Response by poster: Joe, this makes so much more sense. The analogy helps tremendously.
posted by AutoPilot83 at 11:47 AM on July 29, 2015


Glad to help. So, does it work? =)
posted by JoeZydeco at 1:59 PM on July 29, 2015


Response by poster: The code is working fine, I tested it with a 12v LED strip and it was great. Now that I have a .5amp DC geared motor and 120v hooked through it, my relay doesn't switch after the timer, so the motor stays spinning. Sometimes if shuts off, sometimes at random times, sometimes not at all. I can hear the relay click at every point that it should be switching. EM interference?
posted by AutoPilot83 at 2:26 PM on July 29, 2015


Good to hear! At least that's working...

Can you describe in a little more detail how that motor is wired up through the relay?
posted by JoeZydeco at 2:37 PM on July 29, 2015 [1 favorite]
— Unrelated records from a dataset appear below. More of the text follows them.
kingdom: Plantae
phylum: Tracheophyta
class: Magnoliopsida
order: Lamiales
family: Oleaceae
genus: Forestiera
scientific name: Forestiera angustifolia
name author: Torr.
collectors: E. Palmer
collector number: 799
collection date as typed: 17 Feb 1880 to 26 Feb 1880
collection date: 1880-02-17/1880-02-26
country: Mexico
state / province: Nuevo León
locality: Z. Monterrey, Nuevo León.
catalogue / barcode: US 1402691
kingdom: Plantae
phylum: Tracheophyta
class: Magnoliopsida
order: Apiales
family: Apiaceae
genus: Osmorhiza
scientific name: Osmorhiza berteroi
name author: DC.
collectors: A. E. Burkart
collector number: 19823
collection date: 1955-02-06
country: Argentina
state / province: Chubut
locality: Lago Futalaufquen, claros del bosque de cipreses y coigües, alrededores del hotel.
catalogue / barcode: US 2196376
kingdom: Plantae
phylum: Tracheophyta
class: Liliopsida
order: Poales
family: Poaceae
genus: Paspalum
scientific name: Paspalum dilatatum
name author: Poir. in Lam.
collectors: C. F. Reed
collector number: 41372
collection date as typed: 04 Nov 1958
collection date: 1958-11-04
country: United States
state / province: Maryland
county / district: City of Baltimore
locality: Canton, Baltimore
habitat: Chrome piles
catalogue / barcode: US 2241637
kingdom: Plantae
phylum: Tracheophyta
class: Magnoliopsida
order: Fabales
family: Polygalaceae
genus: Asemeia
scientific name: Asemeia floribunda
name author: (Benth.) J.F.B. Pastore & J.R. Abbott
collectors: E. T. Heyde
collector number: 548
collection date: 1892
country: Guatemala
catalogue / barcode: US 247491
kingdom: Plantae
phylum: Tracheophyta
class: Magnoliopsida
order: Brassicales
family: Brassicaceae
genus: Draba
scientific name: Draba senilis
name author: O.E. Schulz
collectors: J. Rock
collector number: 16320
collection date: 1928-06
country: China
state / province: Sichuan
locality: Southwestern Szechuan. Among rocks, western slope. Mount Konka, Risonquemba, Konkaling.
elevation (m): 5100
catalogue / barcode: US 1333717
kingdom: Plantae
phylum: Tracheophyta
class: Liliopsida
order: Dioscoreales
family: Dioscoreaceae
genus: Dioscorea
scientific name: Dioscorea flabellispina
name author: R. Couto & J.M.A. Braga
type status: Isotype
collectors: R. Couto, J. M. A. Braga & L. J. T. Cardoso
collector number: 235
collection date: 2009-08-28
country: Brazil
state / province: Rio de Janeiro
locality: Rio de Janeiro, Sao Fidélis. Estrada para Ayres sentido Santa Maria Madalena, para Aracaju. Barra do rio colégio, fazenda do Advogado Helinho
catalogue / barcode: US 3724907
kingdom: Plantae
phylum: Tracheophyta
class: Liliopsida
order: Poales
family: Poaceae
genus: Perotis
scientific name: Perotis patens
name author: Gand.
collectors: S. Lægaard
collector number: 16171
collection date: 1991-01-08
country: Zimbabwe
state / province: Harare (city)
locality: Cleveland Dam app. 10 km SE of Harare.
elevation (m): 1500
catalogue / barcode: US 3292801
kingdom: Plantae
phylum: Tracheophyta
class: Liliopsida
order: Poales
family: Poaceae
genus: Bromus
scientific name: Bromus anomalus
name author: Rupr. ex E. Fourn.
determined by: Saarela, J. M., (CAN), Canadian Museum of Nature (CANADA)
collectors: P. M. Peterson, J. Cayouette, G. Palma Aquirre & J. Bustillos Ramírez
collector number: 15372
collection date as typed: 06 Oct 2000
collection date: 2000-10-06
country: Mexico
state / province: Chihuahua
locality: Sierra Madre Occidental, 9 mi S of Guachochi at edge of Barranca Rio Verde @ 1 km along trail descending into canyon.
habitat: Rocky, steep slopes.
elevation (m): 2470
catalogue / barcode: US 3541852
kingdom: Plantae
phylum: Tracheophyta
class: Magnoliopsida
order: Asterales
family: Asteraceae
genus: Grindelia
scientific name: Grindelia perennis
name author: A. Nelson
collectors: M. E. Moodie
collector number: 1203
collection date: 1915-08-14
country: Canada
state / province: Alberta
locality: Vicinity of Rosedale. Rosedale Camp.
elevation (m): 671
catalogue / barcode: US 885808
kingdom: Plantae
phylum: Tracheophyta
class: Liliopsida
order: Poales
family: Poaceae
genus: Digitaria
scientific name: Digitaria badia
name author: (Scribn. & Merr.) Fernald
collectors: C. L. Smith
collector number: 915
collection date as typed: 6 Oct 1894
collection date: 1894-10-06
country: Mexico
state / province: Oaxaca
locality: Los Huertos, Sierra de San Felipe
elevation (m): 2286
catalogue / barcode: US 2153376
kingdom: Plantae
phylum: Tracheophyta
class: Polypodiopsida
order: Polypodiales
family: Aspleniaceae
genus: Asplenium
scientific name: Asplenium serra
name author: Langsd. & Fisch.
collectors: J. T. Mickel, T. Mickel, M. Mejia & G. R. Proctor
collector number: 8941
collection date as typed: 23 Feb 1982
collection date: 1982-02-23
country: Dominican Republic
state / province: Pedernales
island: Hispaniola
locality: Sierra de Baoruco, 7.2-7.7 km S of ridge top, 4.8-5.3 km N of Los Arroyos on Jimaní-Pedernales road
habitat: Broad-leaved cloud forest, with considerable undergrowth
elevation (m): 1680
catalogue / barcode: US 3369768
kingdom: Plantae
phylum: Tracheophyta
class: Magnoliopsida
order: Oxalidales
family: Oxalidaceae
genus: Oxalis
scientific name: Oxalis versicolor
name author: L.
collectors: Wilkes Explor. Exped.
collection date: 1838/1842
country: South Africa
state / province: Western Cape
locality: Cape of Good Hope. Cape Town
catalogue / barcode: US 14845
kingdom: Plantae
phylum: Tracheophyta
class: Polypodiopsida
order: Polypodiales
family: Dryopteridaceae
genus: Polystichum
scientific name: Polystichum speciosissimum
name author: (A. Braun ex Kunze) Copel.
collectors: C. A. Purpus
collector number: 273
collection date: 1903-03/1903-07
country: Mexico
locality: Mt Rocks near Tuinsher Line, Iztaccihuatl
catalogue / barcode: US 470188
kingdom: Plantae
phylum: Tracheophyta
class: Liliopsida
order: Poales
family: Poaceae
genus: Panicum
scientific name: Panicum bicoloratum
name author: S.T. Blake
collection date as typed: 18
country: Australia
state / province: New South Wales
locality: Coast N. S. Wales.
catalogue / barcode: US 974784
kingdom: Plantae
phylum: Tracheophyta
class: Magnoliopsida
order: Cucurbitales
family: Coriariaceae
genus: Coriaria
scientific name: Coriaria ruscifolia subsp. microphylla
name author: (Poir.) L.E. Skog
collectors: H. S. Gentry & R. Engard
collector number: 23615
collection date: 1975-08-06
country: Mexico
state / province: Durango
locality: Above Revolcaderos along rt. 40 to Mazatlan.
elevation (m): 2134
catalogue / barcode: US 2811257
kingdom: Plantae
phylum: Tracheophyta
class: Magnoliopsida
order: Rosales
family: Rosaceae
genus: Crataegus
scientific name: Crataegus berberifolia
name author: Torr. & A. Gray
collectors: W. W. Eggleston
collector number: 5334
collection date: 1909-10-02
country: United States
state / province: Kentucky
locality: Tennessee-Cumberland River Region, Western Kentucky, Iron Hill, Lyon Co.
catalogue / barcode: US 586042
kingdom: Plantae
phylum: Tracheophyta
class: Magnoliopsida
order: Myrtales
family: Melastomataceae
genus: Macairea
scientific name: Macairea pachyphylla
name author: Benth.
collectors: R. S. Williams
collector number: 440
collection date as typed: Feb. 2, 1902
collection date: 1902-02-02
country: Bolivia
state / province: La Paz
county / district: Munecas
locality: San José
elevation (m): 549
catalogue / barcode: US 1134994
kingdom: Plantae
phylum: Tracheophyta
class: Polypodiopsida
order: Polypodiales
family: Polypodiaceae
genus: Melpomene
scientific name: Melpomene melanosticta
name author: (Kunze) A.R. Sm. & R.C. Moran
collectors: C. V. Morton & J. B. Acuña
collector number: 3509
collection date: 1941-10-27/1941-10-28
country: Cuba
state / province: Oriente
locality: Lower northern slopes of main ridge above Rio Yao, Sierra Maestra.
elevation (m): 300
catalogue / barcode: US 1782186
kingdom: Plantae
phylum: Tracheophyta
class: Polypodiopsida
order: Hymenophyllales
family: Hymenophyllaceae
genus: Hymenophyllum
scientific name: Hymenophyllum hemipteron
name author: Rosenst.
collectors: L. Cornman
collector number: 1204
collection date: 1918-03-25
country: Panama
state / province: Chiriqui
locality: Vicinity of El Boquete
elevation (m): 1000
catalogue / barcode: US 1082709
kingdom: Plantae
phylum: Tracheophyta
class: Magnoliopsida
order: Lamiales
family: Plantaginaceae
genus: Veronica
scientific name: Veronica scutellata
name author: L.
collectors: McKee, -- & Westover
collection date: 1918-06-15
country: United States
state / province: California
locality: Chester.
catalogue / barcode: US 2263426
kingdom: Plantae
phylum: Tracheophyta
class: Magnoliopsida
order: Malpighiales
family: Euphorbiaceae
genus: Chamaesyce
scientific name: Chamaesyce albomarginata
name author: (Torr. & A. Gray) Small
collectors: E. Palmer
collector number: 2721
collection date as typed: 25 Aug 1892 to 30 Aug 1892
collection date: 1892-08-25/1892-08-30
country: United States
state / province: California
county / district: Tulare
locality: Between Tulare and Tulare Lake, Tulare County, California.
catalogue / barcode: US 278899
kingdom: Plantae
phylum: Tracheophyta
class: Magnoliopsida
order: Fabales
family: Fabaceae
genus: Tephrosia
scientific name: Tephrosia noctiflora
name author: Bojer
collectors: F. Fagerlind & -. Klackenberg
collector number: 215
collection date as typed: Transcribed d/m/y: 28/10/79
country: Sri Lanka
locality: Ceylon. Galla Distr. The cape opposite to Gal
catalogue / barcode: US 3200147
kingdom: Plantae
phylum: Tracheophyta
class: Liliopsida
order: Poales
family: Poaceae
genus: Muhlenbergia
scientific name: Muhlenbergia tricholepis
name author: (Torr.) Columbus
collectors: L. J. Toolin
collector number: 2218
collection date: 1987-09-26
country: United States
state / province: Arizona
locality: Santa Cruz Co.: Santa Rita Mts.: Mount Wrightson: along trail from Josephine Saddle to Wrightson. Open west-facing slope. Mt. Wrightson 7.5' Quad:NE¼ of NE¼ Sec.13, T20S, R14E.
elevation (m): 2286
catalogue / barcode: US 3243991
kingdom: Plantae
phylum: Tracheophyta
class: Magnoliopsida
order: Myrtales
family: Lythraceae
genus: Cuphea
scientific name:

Response by poster: Here's a photo of my set up: http://tinypic.com/r/2enpzs4/8
posted by AutoPilot83 at 8:04 AM on July 30, 2015


I was going to float a theory about the internal pull-up resistor that you're using for the button having too much resistance to overcome the transients, but you say the relay is clicking.

I'd put a volt meter across the relay to see if it's actually opening or not, and try a different relay. Because that seems really really strange.
posted by straw at 1:18 PM on August 1, 2015


Okay, two things: assuming that your south goes to ground on one side, try a 10k Ohm resistor from the other side to Vcc. This should be super aggressive about dealing with transient interference.

Second, shadow the relay output to an LED top see if the problem is sticking relay, or weird interference.